### EXERCISE DESCRIPTION
Report only how many lines of the records contain the word "agenda".

++++ DATA LISTING

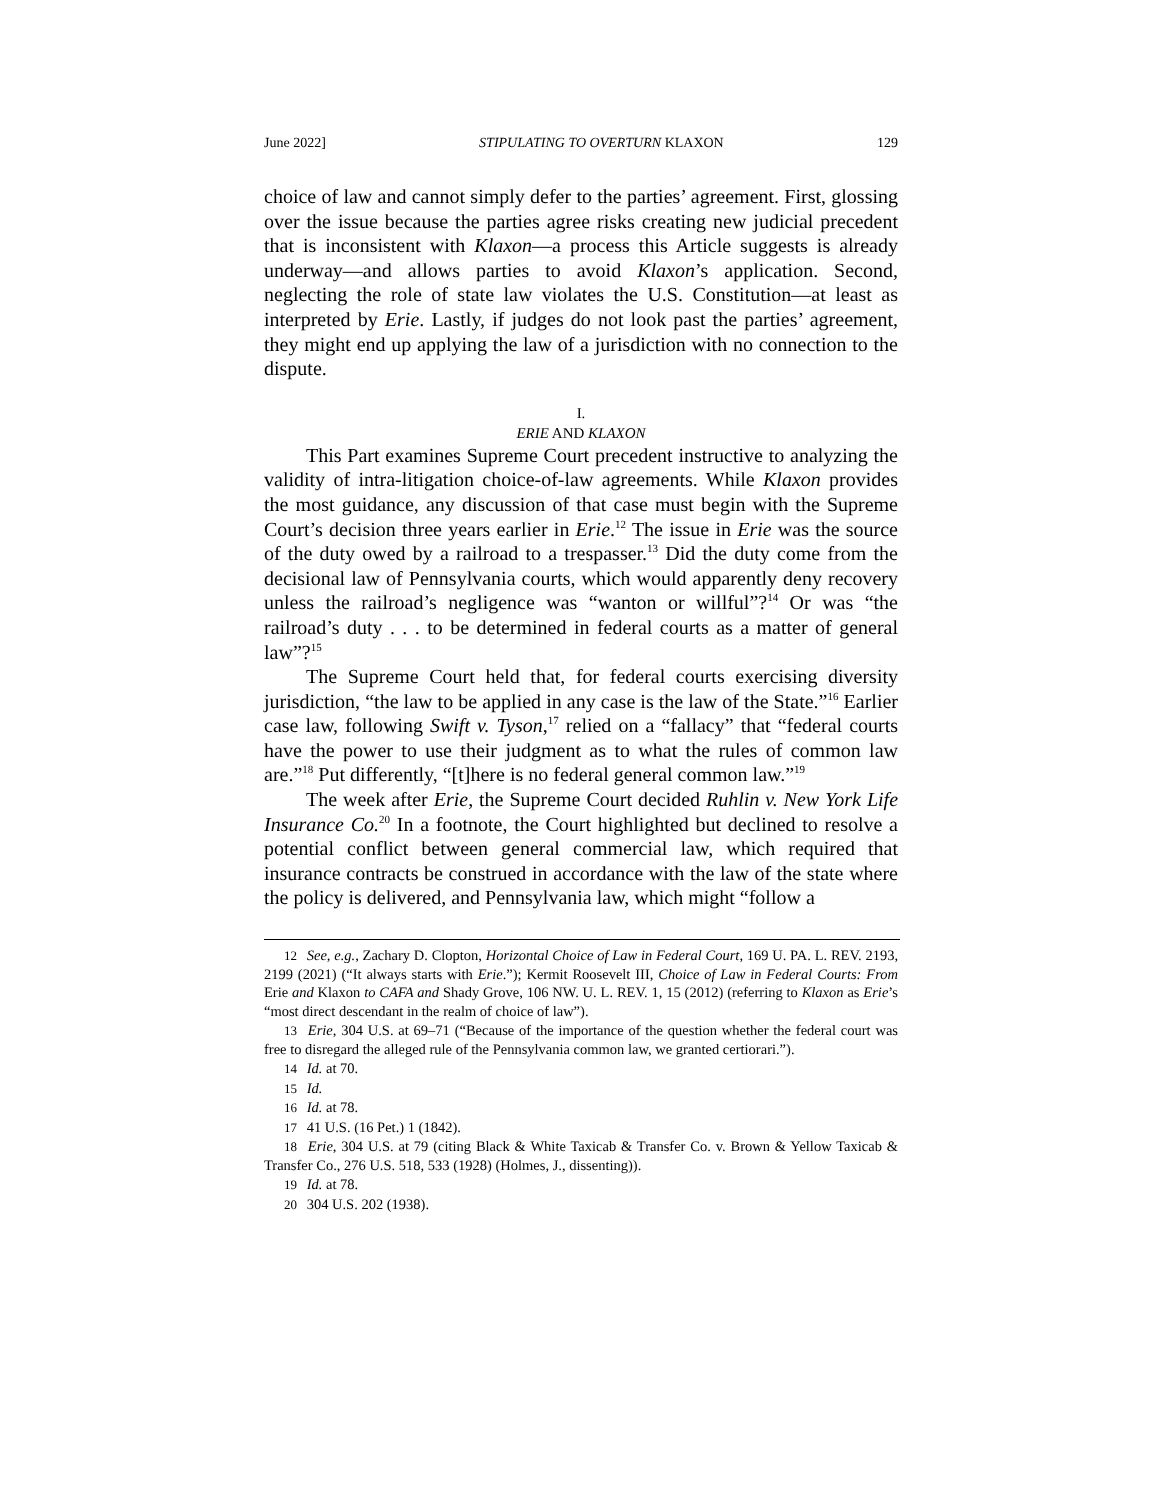June 2022] STIPULATING TO OVERTURN KLAXON 129
choice of law and cannot simply defer to the parties’ agreement. First, glossing over the issue because the parties agree risks creating new judicial precedent that is inconsistent with Klaxon—a process this Article suggests is already underway—and allows parties to avoid Klaxon’s application. Second, neglecting the role of state law violates the U.S. Constitution—at least as interpreted by Erie. Lastly, if judges do not look past the parties’ agreement, they might end up applying the law of a jurisdiction with no connection to the dispute.
I.
ERIE AND KLAXON
This Part examines Supreme Court precedent instructive to analyzing the validity of intra-litigation choice-of-law agreements. While Klaxon provides the most guidance, any discussion of that case must begin with the Supreme Court’s decision three years earlier in Erie.<sup>12</sup> The issue in Erie was the source of the duty owed by a railroad to a trespasser.<sup>13</sup> Did the duty come from the decisional law of Pennsylvania courts, which would apparently deny recovery unless the railroad’s negligence was “wanton or willful”?<sup>14</sup> Or was “the railroad’s duty . . . to be determined in federal courts as a matter of general law”?<sup>15</sup>
The Supreme Court held that, for federal courts exercising diversity jurisdiction, “the law to be applied in any case is the law of the State.”<sup>16</sup> Earlier case law, following Swift v. Tyson,<sup>17</sup> relied on a “fallacy” that “federal courts have the power to use their judgment as to what the rules of common law are.”<sup>18</sup> Put differently, “[t]here is no federal general common law.”<sup>19</sup>
The week after Erie, the Supreme Court decided Ruhlin v. New York Life Insurance Co.<sup>20</sup> In a footnote, the Court highlighted but declined to resolve a potential conflict between general commercial law, which required that insurance contracts be construed in accordance with the law of the state where the policy is delivered, and Pennsylvania law, which might “follow a
<sup>12</sup> See, e.g., Zachary D. Clopton, Horizontal Choice of Law in Federal Court, 169 U. PA. L. REV. 2193, 2199 (2021) (“It always starts with Erie.”); Kermit Roosevelt III, Choice of Law in Federal Courts: From Erie and Klaxon to CAFA and Shady Grove, 106 NW. U. L. REV. 1, 15 (2012) (referring to Klaxon as Erie’s “most direct descendant in the realm of choice of law”).
<sup>13</sup> Erie, 304 U.S. at 69–71 (“Because of the importance of the question whether the federal court was free to disregard the alleged rule of the Pennsylvania common law, we granted certiorari.”).
<sup>14</sup> Id. at 70.
<sup>15</sup> Id.
<sup>16</sup> Id. at 78.
<sup>17</sup> 41 U.S. (16 Pet.) 1 (1842).
<sup>18</sup> Erie, 304 U.S. at 79 (citing Black & White Taxicab & Transfer Co. v. Brown & Yellow Taxicab & Transfer Co., 276 U.S. 518, 533 (1928) (Holmes, J., dissenting)).
<sup>19</sup> Id. at 78.
<sup>20</sup> 304 U.S. 202 (1938).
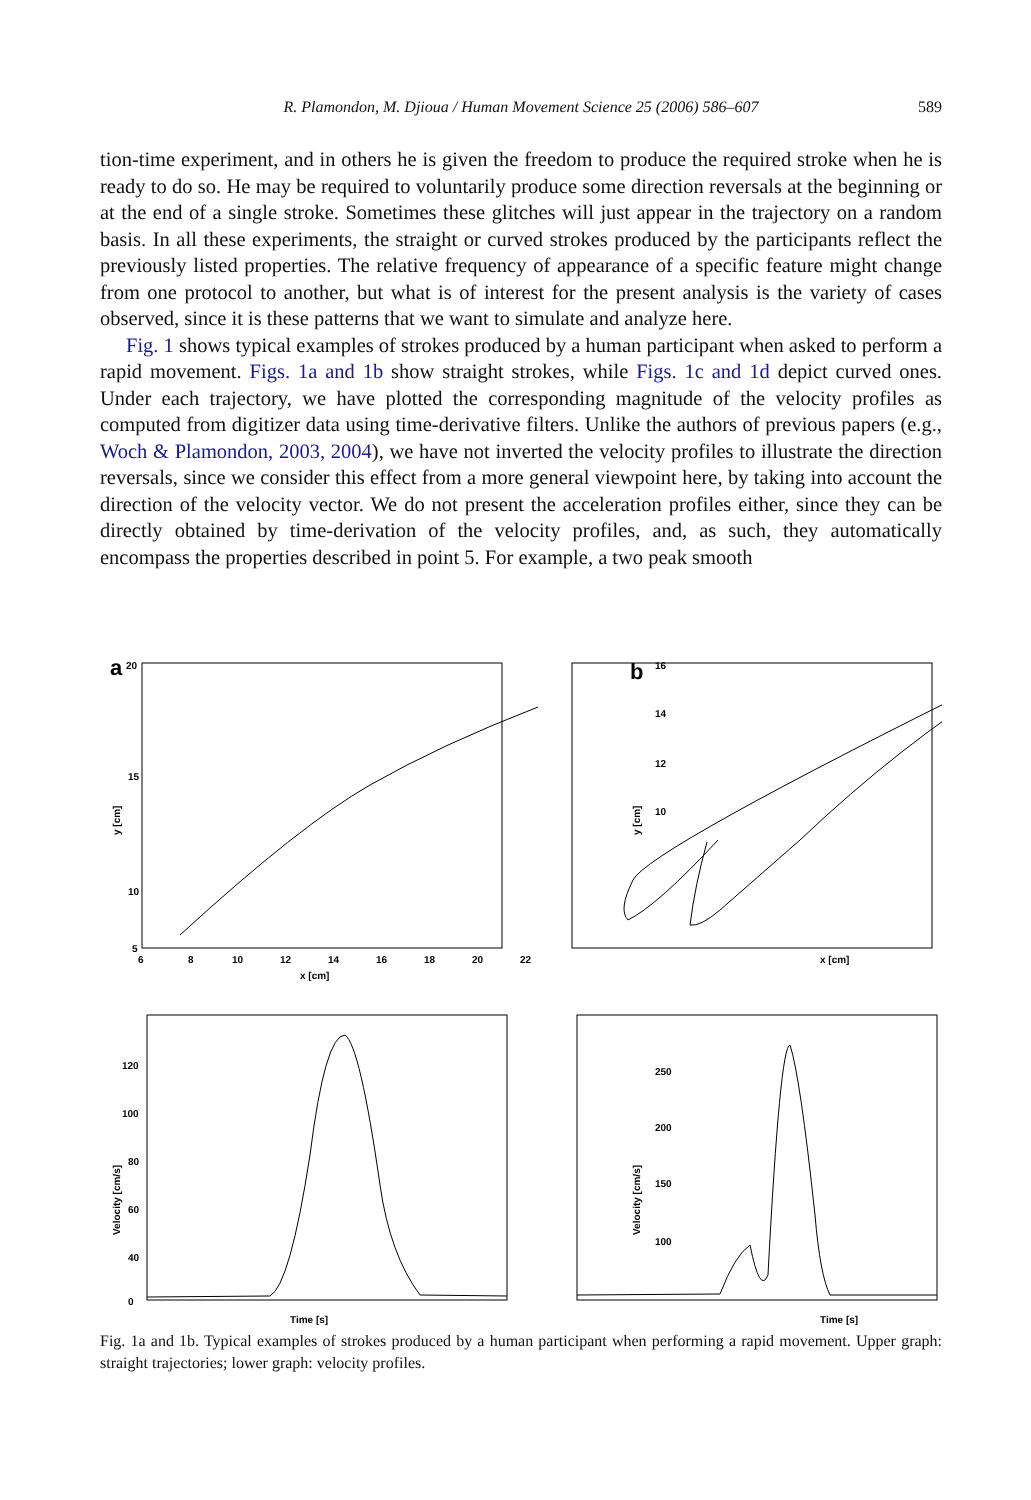R. Plamondon, M. Djioua / Human Movement Science 25 (2006) 586–607 589
tion-time experiment, and in others he is given the freedom to produce the required stroke when he is ready to do so. He may be required to voluntarily produce some direction reversals at the beginning or at the end of a single stroke. Sometimes these glitches will just appear in the trajectory on a random basis. In all these experiments, the straight or curved strokes produced by the participants reflect the previously listed properties. The relative frequency of appearance of a specific feature might change from one protocol to another, but what is of interest for the present analysis is the variety of cases observed, since it is these patterns that we want to simulate and analyze here.
Fig. 1 shows typical examples of strokes produced by a human participant when asked to perform a rapid movement. Figs. 1a and 1b show straight strokes, while Figs. 1c and 1d depict curved ones. Under each trajectory, we have plotted the corresponding magnitude of the velocity profiles as computed from digitizer data using time-derivative filters. Unlike the authors of previous papers (e.g., Woch & Plamondon, 2003, 2004), we have not inverted the velocity profiles to illustrate the direction reversals, since we consider this effect from a more general viewpoint here, by taking into account the direction of the velocity vector. We do not present the acceleration profiles either, since they can be directly obtained by time-derivation of the velocity profiles, and, as such, they automatically encompass the properties described in point 5. For example, a two peak smooth
a
b
20
15
10
5
6
8
10
12
14
16
18
20
22
x [cm]
y [cm]
16
14
12
10
x [cm]
y [cm]
120
100
80
60
40
0
Time [s]
Time [s]
Velocity [cm/s]
Velocity [cm/s]
250
200
150
100
Fig. 1a and 1b. Typical examples of strokes produced by a human participant when performing a rapid movement. Upper graph: straight trajectories; lower graph: velocity profiles.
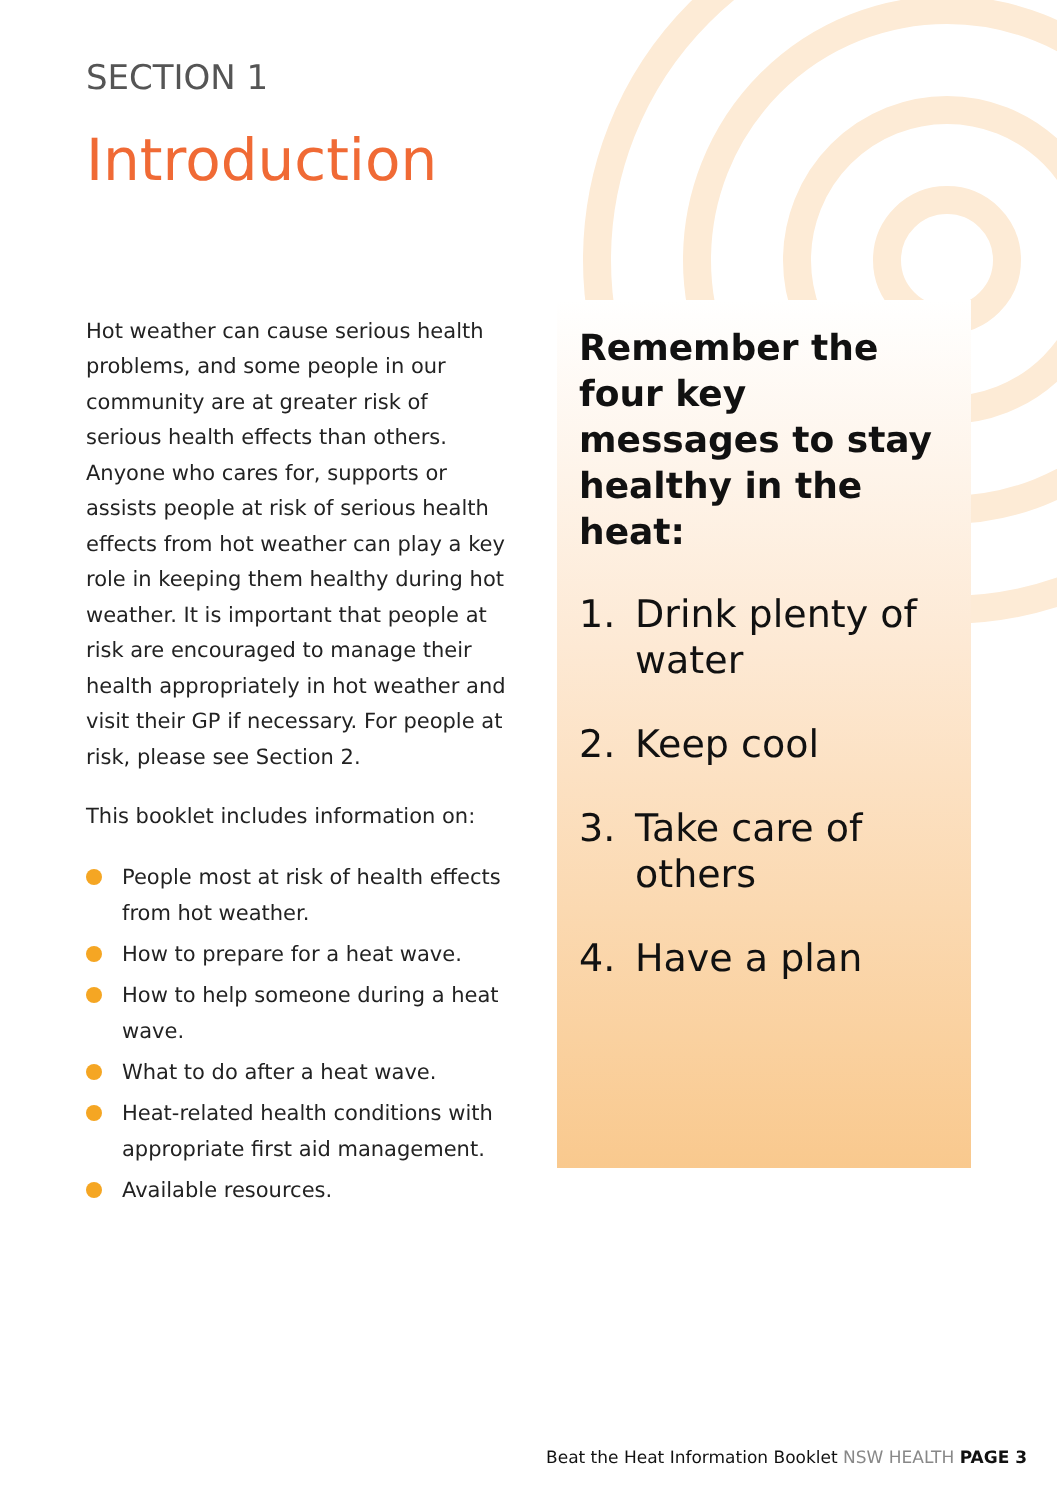SECTION 1
Introduction
Hot weather can cause serious health problems, and some people in our community are at greater risk of serious health effects than others. Anyone who cares for, supports or assists people at risk of serious health effects from hot weather can play a key role in keeping them healthy during hot weather. It is important that people at risk are encouraged to manage their health appropriately in hot weather and visit their GP if necessary. For people at risk, please see Section 2.
This booklet includes information on:
People most at risk of health effects from hot weather.
How to prepare for a heat wave.
How to help someone during a heat wave.
What to do after a heat wave.
Heat-related health conditions with appropriate first aid management.
Available resources.
Remember the four key messages to stay healthy in the heat:
1. Drink plenty of water
2. Keep cool
3. Take care of others
4. Have a plan
Beat the Heat Information Booklet NSW HEALTH PAGE 3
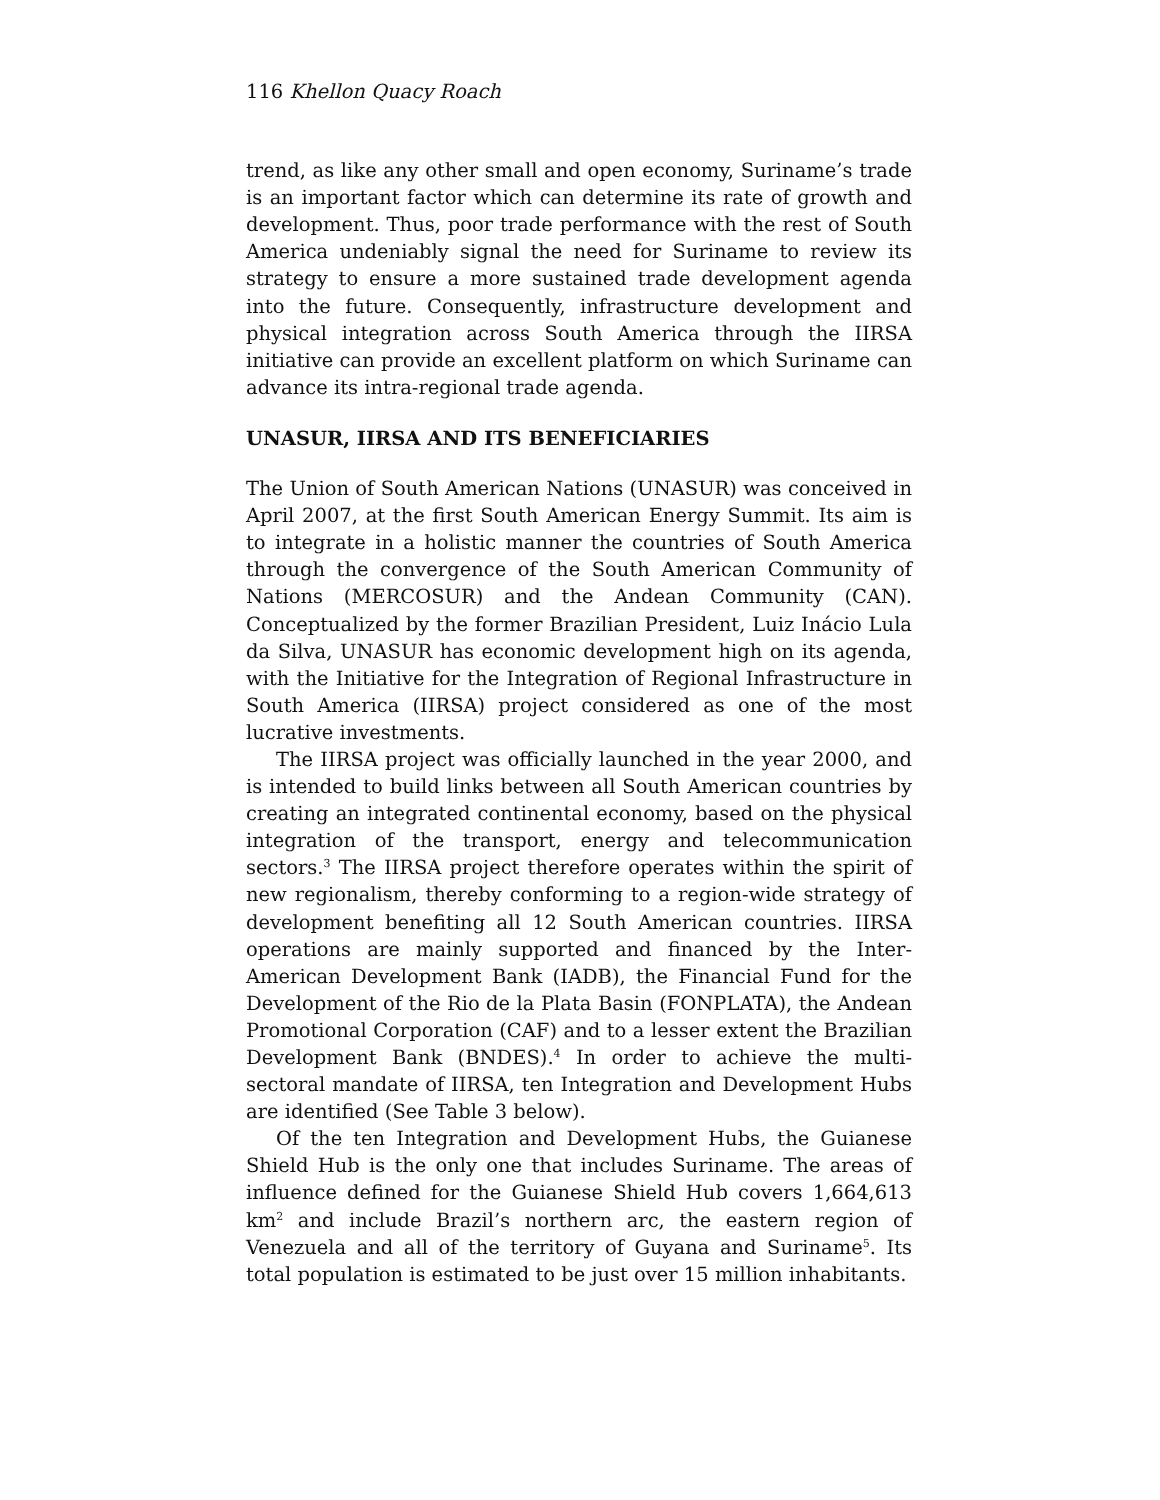116 Khellon Quacy Roach
trend, as like any other small and open economy, Suriname’s trade is an important factor which can determine its rate of growth and development. Thus, poor trade performance with the rest of South America undeniably signal the need for Suriname to review its strategy to ensure a more sustained trade development agenda into the future. Consequently, infrastructure development and physical integration across South America through the IIRSA initiative can provide an excellent platform on which Suriname can advance its intra-regional trade agenda.
UNASUR, IIRSA AND ITS BENEFICIARIES
The Union of South American Nations (UNASUR) was conceived in April 2007, at the first South American Energy Summit. Its aim is to integrate in a holistic manner the countries of South America through the convergence of the South American Community of Nations (MERCOSUR) and the Andean Community (CAN). Conceptualized by the former Brazilian President, Luiz Inácio Lula da Silva, UNASUR has economic development high on its agenda, with the Initiative for the Integration of Regional Infrastructure in South America (IIRSA) project considered as one of the most lucrative investments.
The IIRSA project was officially launched in the year 2000, and is intended to build links between all South American countries by creating an integrated continental economy, based on the physical integration of the transport, energy and telecommunication sectors.<sup>3</sup> The IIRSA project therefore operates within the spirit of new regionalism, thereby conforming to a region-wide strategy of development benefiting all 12 South American countries. IIRSA operations are mainly supported and financed by the Inter-American Development Bank (IADB), the Financial Fund for the Development of the Rio de la Plata Basin (FONPLATA), the Andean Promotional Corporation (CAF) and to a lesser extent the Brazilian Development Bank (BNDES).<sup>4</sup> In order to achieve the multi-sectoral mandate of IIRSA, ten Integration and Development Hubs are identified (See Table 3 below).
Of the ten Integration and Development Hubs, the Guianese Shield Hub is the only one that includes Suriname. The areas of influence defined for the Guianese Shield Hub covers 1,664,613 km<sup>2</sup> and include Brazil’s northern arc, the eastern region of Venezuela and all of the territory of Guyana and Suriname<sup>5</sup>. Its total population is estimated to be just over 15 million inhabitants.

++++++++

### REPLY
2